# loading the data using readr package
spooky_data <- readr::read_csv(file = "./../../../data/train.csv",
col_types = "ccc",
locale = locale("en"),
na = c("", "NA"))
# readr::read_csv does not transform string into factor
# being the author feature categorical by nature
# it is transformed into a factor
spooky_data$author <- as.factor(spooky_data$author)
The overall data includes 19579 observations with 3 features (id, text, author). Specifically 7900 excerpts (40.35 %) of Edgard Allan Poe, 5635 excerpts (28.78 %) of HP Lovecraft and 6044 excerpts (30.87 %) of Mary Wollstonecraft Shelley.
Avoid the madness!
It is forbidden to use all of the provided spooky data for finding our way through the unique spookyness of each author. We still want to evaluate how our intuition generalizes on a unseen excerpt/ sentence, right?? For this reason the given training data is split in two parts (using stratified random sampling)
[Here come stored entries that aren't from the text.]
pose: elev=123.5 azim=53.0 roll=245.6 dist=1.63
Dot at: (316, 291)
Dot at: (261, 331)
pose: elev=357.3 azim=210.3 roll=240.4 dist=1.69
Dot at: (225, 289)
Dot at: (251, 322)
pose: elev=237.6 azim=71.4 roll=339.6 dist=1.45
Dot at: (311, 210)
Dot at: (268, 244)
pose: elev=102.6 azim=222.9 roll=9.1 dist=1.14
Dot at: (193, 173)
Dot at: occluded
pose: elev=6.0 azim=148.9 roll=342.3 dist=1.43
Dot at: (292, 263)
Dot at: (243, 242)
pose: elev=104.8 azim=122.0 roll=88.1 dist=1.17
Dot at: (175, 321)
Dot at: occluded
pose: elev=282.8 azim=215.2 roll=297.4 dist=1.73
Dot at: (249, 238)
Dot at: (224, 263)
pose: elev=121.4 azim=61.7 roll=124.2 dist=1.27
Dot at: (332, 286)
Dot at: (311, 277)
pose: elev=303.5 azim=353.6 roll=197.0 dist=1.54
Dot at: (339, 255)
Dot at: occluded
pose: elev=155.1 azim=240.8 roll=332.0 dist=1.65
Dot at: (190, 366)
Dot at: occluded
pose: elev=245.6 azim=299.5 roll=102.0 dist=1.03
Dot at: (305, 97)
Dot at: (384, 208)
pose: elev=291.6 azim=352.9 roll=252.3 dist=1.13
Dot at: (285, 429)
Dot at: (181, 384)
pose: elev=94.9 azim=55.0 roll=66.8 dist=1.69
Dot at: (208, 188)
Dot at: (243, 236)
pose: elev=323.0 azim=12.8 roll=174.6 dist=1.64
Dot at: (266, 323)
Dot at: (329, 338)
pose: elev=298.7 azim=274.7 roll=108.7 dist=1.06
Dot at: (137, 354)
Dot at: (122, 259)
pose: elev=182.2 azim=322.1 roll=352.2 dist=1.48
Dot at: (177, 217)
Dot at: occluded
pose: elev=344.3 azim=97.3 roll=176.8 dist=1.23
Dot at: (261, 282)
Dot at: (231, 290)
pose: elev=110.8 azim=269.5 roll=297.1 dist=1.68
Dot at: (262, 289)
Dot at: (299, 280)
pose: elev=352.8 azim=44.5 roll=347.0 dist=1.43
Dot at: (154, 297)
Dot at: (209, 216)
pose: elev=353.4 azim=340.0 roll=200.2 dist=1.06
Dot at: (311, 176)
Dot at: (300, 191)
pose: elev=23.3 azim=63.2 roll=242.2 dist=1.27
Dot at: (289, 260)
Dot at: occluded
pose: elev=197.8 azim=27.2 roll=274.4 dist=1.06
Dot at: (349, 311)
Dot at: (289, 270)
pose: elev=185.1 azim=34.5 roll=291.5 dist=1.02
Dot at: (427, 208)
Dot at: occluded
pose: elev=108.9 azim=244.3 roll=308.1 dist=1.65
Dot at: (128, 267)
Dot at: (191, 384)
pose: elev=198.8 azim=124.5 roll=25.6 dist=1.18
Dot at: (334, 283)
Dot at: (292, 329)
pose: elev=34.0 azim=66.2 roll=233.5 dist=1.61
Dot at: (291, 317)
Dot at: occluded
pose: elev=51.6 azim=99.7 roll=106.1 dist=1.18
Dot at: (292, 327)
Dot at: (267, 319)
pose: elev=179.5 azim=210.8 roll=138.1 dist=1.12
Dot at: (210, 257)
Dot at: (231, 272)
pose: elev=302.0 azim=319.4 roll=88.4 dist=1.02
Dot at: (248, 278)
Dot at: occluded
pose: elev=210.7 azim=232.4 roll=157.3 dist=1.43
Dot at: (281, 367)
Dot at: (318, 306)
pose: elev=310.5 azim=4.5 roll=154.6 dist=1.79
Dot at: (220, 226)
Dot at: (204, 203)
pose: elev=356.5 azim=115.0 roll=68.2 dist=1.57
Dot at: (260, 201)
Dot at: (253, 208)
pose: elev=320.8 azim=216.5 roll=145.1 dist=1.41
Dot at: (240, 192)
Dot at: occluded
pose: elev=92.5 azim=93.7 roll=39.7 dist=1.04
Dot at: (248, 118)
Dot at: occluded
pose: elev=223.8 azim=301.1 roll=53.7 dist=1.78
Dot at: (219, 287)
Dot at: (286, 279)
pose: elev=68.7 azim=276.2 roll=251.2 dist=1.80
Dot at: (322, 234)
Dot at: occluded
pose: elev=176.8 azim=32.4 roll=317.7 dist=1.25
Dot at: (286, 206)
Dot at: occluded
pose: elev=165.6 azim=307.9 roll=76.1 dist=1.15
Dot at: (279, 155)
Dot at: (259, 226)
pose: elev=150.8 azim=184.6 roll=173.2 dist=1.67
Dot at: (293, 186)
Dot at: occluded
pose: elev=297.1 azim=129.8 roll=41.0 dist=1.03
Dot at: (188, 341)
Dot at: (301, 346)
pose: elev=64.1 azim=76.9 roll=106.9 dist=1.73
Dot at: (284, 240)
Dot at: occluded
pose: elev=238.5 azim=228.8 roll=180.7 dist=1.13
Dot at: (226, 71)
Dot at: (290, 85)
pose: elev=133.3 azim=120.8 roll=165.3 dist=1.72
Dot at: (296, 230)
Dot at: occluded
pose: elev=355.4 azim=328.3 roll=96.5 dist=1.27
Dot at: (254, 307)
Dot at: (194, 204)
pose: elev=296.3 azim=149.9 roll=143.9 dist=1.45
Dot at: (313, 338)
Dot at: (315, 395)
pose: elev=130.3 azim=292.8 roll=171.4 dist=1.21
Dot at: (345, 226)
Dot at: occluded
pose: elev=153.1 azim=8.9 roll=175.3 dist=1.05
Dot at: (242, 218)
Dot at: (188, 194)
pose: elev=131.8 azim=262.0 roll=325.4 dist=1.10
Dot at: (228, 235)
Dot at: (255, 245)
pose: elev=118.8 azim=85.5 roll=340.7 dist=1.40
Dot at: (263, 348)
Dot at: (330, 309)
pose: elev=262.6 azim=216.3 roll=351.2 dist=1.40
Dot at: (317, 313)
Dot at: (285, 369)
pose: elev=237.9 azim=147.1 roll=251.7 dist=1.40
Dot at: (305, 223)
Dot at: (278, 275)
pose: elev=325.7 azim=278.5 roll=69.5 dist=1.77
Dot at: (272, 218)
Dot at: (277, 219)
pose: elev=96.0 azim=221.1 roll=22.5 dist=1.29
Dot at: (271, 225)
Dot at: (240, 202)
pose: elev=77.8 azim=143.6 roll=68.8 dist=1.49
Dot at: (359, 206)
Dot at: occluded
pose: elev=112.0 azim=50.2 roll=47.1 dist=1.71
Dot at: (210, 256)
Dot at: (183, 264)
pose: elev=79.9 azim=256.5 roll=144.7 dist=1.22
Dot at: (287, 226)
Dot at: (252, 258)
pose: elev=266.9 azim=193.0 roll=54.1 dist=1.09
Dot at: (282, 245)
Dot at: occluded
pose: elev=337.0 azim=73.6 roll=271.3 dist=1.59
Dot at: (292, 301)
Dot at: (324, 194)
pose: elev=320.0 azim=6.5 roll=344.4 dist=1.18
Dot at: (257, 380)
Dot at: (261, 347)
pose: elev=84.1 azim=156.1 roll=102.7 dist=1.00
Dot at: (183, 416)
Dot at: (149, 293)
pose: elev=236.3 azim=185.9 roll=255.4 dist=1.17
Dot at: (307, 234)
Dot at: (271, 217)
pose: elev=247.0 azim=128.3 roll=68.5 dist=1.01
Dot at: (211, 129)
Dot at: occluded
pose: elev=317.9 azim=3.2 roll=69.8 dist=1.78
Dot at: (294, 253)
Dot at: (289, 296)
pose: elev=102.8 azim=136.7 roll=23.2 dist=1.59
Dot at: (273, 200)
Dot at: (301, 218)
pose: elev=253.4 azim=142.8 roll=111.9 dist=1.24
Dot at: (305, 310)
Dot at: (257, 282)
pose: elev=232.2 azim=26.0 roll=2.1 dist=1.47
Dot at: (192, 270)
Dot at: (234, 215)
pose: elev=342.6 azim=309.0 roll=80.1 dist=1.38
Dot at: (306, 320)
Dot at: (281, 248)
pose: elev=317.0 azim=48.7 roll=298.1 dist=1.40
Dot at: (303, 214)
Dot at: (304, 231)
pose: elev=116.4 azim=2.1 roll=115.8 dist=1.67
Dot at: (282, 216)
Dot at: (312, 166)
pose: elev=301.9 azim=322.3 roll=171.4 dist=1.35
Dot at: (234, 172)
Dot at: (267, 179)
- an actual training dataset (70% of the excerpts/ sentences), used for
- exploration and insight creation, and
- traing the classification model
- a test dataset (the remaining 30% of the excerpts/ sentences), used for
- evaluation of the accuracy of our classification model.
# setting the seed for reproducibility
trainIndex <- caret::createDataPartition(spooky_data$author, p = 0.7, list = FALSE, times = 1)
spooky_training <- spooky_data[trainIndex,]
spooky_testing <- spooky_data[-trainIndex,]
Specifically 5530 excerpts (40.35 %) of Edgard Allan Poe, 3945 excerpts (28.78 %) of HP Lovecraft and 4231 excerpts (30.87 %) of Mary Wollstonecraft Shelley.
Moving our first steps: from darkness into the light
Before start building any model, we need to understand tha data, build intuitions about the information contanined in the data and identify a way to use those intuitions to build a great predicting model.
Is the provided data useable?
Question: Does each observation has an
id? An excerpt/ sentence associated to it? An
missingValueSummary <- colSums(is.na(spooky_